To increase profits and expand investments, capitalists have to pay workers lower wages and benefits and keep down the expenses needed to provide safe and healthy conditions. Therefore, workers have to fight both to maintain any gains they have won and make any new advances.

As socialists, our approach recognises that the class interests of workers and capitalists are in basic conflict. We are also concerned that working people do not narrow their attention just to the economic struggle (wages, benefits, working conditions) in their particular workplace. When working people take an active role in struggling with major social and political issues they increase their strength and help both themselves and all oppressed people worldwide. This means taking stands that offer solutions for discrimination, war, pollution and other problems that nobody can really afford to ignore.

There is no kind of labour unionism by itself which is going to provide a solution to the exploitation of the working class. Unions helps to strengthen the working class’ position against the capitalists, and therefore it can contribute to building a  movement of the working class to overthrow the capitalist system and construct a socialist society.
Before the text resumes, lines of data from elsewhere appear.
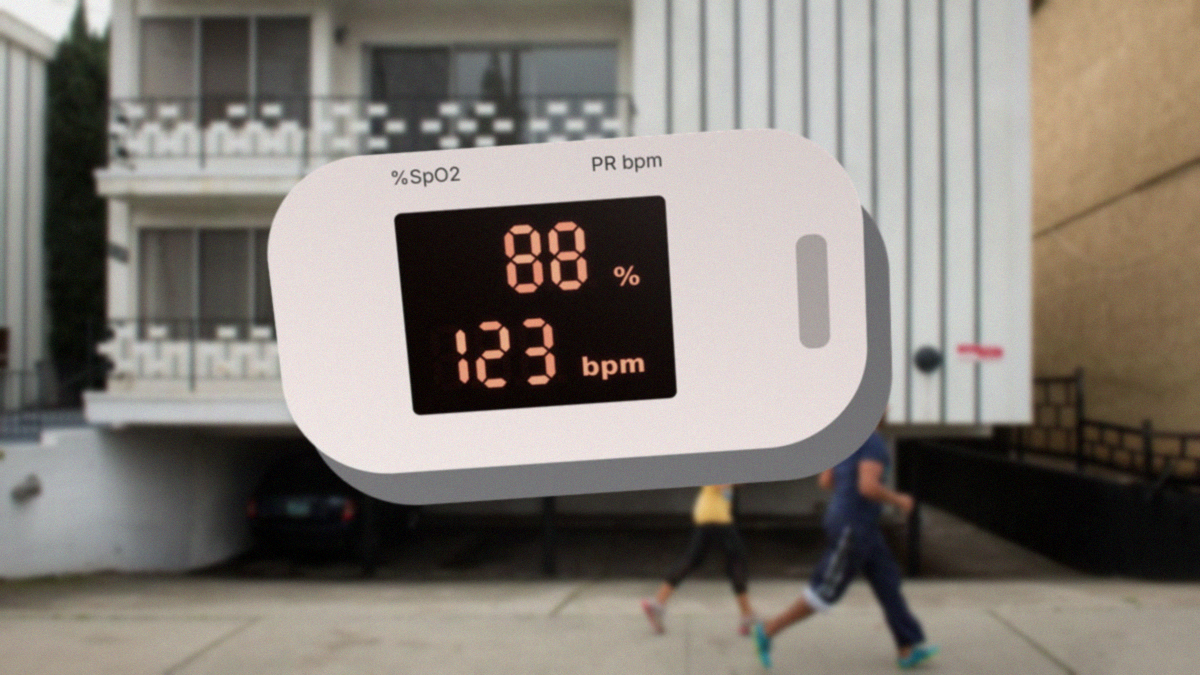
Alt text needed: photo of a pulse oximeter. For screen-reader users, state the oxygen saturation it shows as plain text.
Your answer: 88 %
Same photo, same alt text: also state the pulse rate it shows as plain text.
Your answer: 123 bpm
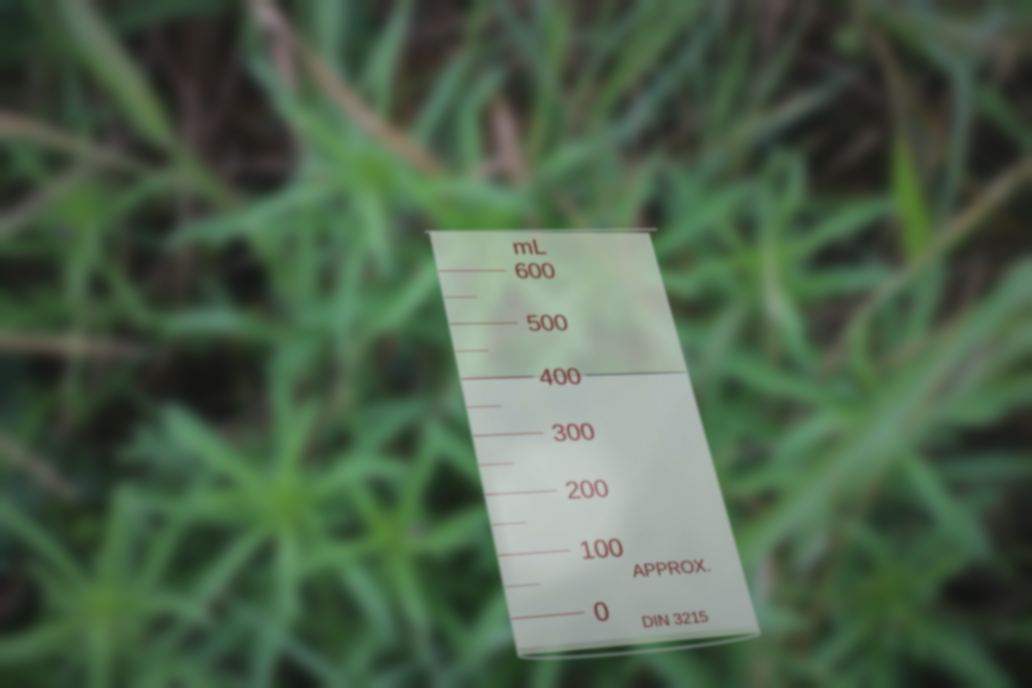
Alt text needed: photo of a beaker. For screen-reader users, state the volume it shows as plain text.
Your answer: 400 mL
Only in socialism do working people have the means to collectively decide the direction their society will take and how they will participate in it.
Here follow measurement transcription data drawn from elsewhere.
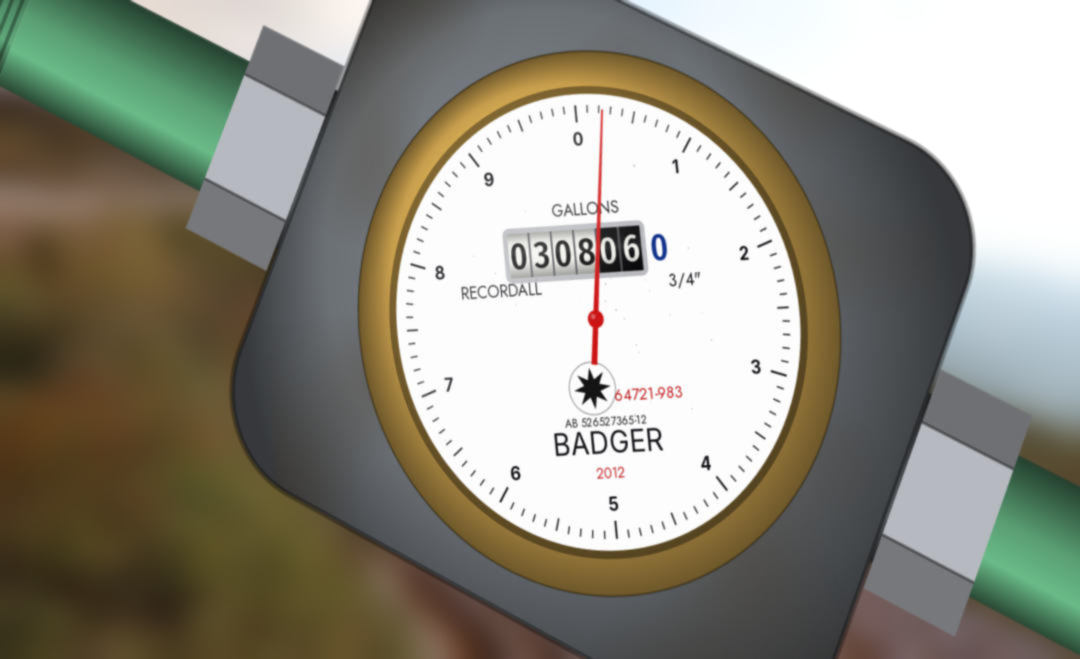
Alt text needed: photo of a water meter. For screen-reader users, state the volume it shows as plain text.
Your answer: 308060.2 gal
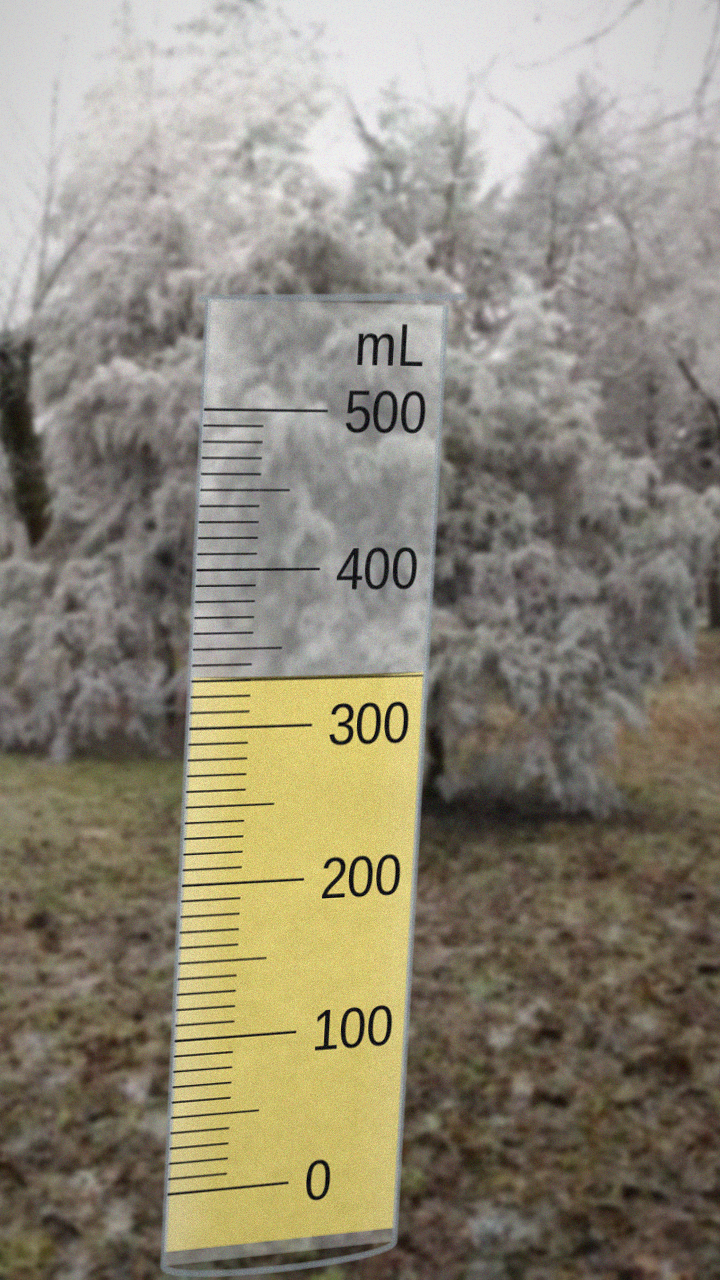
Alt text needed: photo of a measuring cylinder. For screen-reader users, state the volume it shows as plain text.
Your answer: 330 mL
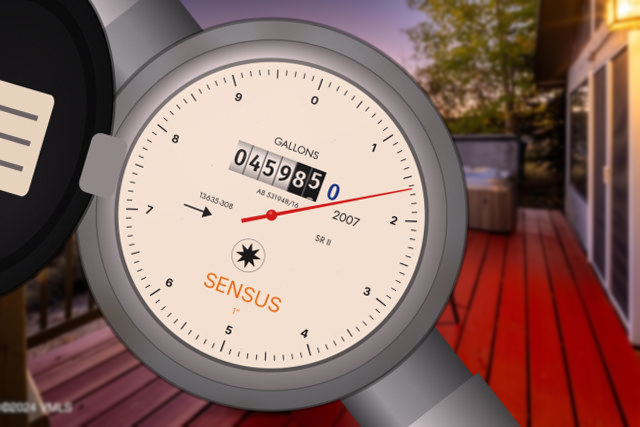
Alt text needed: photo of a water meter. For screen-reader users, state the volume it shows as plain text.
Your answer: 459851.6 gal
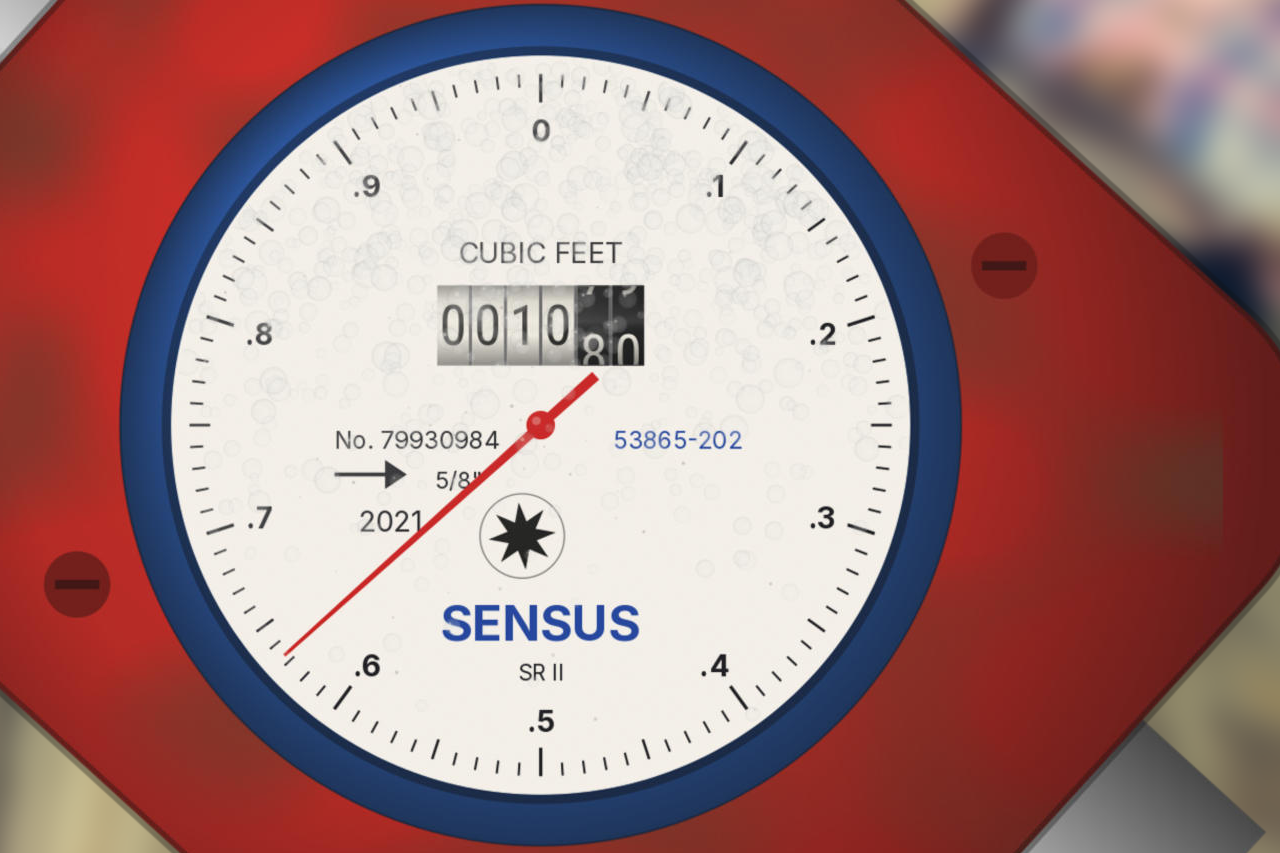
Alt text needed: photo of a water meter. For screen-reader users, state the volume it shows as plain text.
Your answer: 1079.63 ft³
 As socialists we believe society’s main problem is the capitalist system itself and always uphold that the only real solution is socialism and political rule by working people, not capitalists. A socialist party fights for the interests of the working class as a whole and doesn’t take a narrow sectional view of just looking out for the interests of a few trades. A socialist party struggles for the long-term, political interests of working people, and not just a few short-term economic gains. Socialists also recognise that international borders should not be allowed to divide workers from other working people around the world because we are all fighting one international capitalist system.

Of course, not everyone who calls him or herself a socialists is one. Some leftists who may have the best of intentions cannot be considered socialists because they have the wrong idea of what a socialist society is and advocate the wrong strategy for making a revolution. Too many left-wing activists engage in adventurist acts as publicity stunts to gain attention primarily for their own organisation. They try to be impressive to other working people by striking a “militant” pose, but often their reckless actions just make them end up looking irresponsible and foolish. Typically, a group like this overestimates the conditions that could create a revolutionary situation because it needs to justify its adventurist actions because it has an over-inflated view of its own importance. They cause unnecessary divisions among the working class, and it ends up strengthening the position of the repressive political forces. What is most serious is that it tends to fan anti-socialism by discrediting genuine socialists in the eyes of the working class.